TASK ITEM: Collect each line from the rows below that contains the string "pull". Matching is case-sensitive.
+ + + +
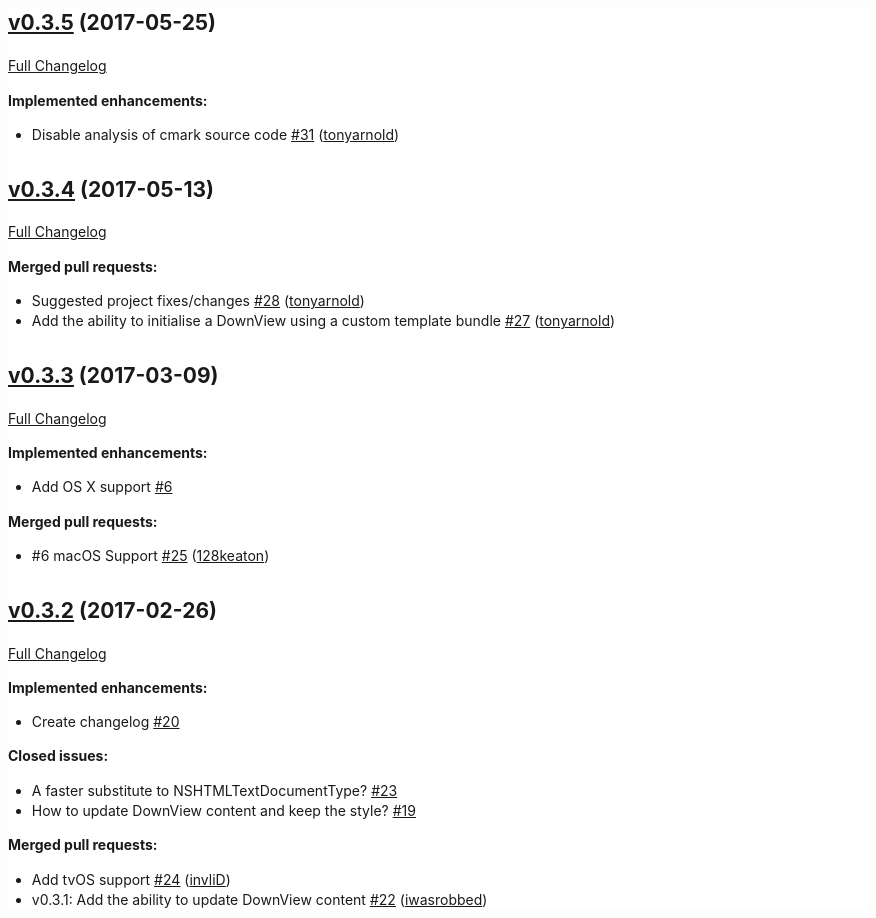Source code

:## [v0.3.5](https://github.com/iwasrobbed/Down/tree/v0.3.5) (2017-05-25)

[Full Changelog](https://github.com/iwasrobbed/Down/compare/v0.3.4...v0.3.5)

**Implemented enhancements:**

- Disable analysis of cmark source code [\#31](https://github.com/iwasrobbed/Down/pull/31) ([tonyarnold](https://github.com/tonyarnold))

## [v0.3.4](https://github.com/iwasrobbed/Down/tree/v0.3.4) (2017-05-13)

[Full Changelog](https://github.com/iwasrobbed/Down/compare/v0.3.3...v0.3.4)

**Merged pull requests:**

- Suggested project fixes/changes [\#28](https://github.com/iwasrobbed/Down/pull/28) ([tonyarnold](https://github.com/tonyarnold))
- Add the ability to initialise a DownView using a custom template bundle [\#27](https://github.com/iwasrobbed/Down/pull/27) ([tonyarnold](https://github.com/tonyarnold))

## [v0.3.3](https://github.com/iwasrobbed/Down/tree/v0.3.3) (2017-03-09)

[Full Changelog](https://github.com/iwasrobbed/Down/compare/v0.3.2...v0.3.3)

**Implemented enhancements:**

- Add OS X support [\#6](https://github.com/iwasrobbed/Down/issues/6)

**Merged pull requests:**

- \#6 macOS Support [\#25](https://github.com/iwasrobbed/Down/pull/25) ([128keaton](https://github.com/128keaton))

## [v0.3.2](https://github.com/iwasrobbed/Down/tree/v0.3.2) (2017-02-26)

[Full Changelog](https://github.com/iwasrobbed/Down/compare/v0.3.1...v0.3.2)

**Implemented enhancements:**

- Create changelog [\#20](https://github.com/iwasrobbed/Down/issues/20)

**Closed issues:**

- A faster substitute to NSHTMLTextDocumentType? [\#23](https://github.com/iwasrobbed/Down/issues/23)
- How to update DownView content and keep the style? [\#19](https://github.com/iwasrobbed/Down/issues/19)

**Merged pull requests:**

- Add tvOS support [\#24](https://github.com/iwasrobbed/Down/pull/24) ([invliD](https://github.com/invliD))
- v0.3.1: Add the ability to update DownView content [\#22](https://github.com/iwasrobbed/Down/pull/22) ([iwasrobbed](https://github.com/iwasrobbed))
+ + + +
RESULT OF THE EXERCISE:
- Disable analysis of cmark source code [\#31](https://github.com/iwasrobbed/Down/pull/31) ([tonyarnold](https://github.com/tonyarnold))
**Merged pull requests:**
- Suggested project fixes/changes [\#28](https://github.com/iwasrobbed/Down/pull/28) ([tonyarnold](https://github.com/tonyarnold))
- Add the ability to initialise a DownView using a custom template bundle [\#27](https://github.com/iwasrobbed/Down/pull/27) ([tonyarnold](https://github.com/tonyarnold))
**Merged pull requests:**
- \#6 macOS Support [\#25](https://github.com/iwasrobbed/Down/pull/25) ([128keaton](https://github.com/128keaton))
**Merged pull requests:**
- Add tvOS support [\#24](https://github.com/iwasrobbed/Down/pull/24) ([invliD](https://github.com/invliD))
- v0.3.1: Add the ability to update DownView content [\#22](https://github.com/iwasrobbed/Down/pull/22) ([iwasrobbed](https://github.com/iwasrobbed))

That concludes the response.